The alternative, in Dawnguard, is to join the Dawnguard, who hunt vampires with crossbows and tame trolls. The vampiric option is a bit more exotic, but both sides seem pretty exciting, don’t they? And it’s Skyrim! It’s already amazing! About the only way this could be a let down is if both questlines steered you awkwardly into the same brain-numbingly dry prophecy guff and it crashed constantly!
So, er, the bad news first: that. Despite being presented with a choice between two factions with literally opposite objectives, both routes end up sending you on mostly the same errands, to achieve the same thing, and stop the same enemy. Which wouldn’t be so disappointing if it was a twisty, juicy, interesting plot. When it’s visiting a series of shrines to fill an urn with sacred water – as a floating genocidal vampire lord – it’s tough to enjoy
It’s also unbelievably shoddy. The very first quest marker you get is completely wrong, leading to tedious minutes trying to climb a mountain that has nothing at the top. Half the characters keep repeating their greetings on a maddening loop, then cut their plot-critical lines short after a few words, omitting essential information.

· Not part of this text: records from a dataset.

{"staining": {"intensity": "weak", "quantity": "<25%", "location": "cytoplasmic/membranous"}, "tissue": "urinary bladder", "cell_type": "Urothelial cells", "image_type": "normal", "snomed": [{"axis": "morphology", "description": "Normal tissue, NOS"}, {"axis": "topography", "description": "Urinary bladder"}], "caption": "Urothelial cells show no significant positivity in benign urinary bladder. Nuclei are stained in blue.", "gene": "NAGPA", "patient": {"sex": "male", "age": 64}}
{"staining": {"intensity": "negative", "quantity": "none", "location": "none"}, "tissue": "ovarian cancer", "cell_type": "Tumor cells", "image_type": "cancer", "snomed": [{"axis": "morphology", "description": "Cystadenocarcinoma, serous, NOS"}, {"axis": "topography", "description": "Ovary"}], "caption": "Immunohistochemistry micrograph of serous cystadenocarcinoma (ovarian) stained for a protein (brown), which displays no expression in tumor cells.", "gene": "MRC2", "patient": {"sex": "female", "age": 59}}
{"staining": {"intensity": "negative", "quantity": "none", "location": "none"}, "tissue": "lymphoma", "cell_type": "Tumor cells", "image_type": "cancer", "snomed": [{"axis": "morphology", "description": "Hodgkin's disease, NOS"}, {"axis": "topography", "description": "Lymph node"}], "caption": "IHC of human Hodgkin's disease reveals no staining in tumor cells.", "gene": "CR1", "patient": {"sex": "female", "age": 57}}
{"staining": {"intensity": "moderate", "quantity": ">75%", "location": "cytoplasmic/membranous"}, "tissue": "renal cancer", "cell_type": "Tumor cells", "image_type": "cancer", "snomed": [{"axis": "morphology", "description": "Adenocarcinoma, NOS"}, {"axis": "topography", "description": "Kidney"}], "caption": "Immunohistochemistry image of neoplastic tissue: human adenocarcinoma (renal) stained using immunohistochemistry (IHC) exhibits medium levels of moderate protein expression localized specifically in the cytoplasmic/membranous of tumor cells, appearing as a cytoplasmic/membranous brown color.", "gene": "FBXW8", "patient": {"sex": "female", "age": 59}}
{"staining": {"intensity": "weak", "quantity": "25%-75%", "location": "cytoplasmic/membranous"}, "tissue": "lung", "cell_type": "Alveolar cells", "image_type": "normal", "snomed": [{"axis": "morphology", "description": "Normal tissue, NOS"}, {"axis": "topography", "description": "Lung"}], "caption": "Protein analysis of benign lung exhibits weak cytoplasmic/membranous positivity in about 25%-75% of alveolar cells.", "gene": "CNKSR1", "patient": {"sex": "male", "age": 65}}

When I first got the ability to turn into a vampire lord, actually doing so caused every vampire in the vampire mansion to attack me for being a vampire. The worst kind of racists.
Vampire Lord mode, while an excellent phrase, is generally problematic. Entering it disables essential functions like the map, first-person mode, the ability to interact with quest-critical objects, and even the ability to bring up the magic menu to select the ‘turn back into a human’ option. Instead you have to fumble around to discover your favourites menu has secretly been replaced with a new one, and it’s one of the skills on there.
I’m playing with no mods installed, and Dawnguard regularly crashes to desktop. On one PC that runs Skyrimperfectly, it crashes consistently at the same point in Dawnguard, rendering it uncompletable. Even after a patch, it’s still buggy.
It’s tough, because Dawnguard takes you to some beautiful places. They have all the visual drama of Skyrim’s most spectacular views: a lonely rope bridge over a heart-stopping ice chasm, a secret glade filled with amber light, a winding path leading out of an underground mushroom forest and into the blinding white cloud of a mountaintop. Exploring these has a real sense of adventure, and that’s Dawnguard’s biggest strength.
But because they’re sprinkled across disconnected islands, caves and alternate realms, you never get the sense of a whole new land to explore. The Elder Scrolls community is already churning out gorgeous new places like this, not to mention new abilities.
The things Bethesda can potentially do better are story and quality assurance, both of which they bungle spectacularly here. There’s fun stuff in Dawnguard, but £14 ought to buy you something a hell of a lot more polished.
When originally published this review carried a score of 69, instead of the 59 that appeared in the magazine. This was an error and has since been corrected.
A bunch of fun new abilities and cool places but Dawnguard is far too glitchy to justify its steep price.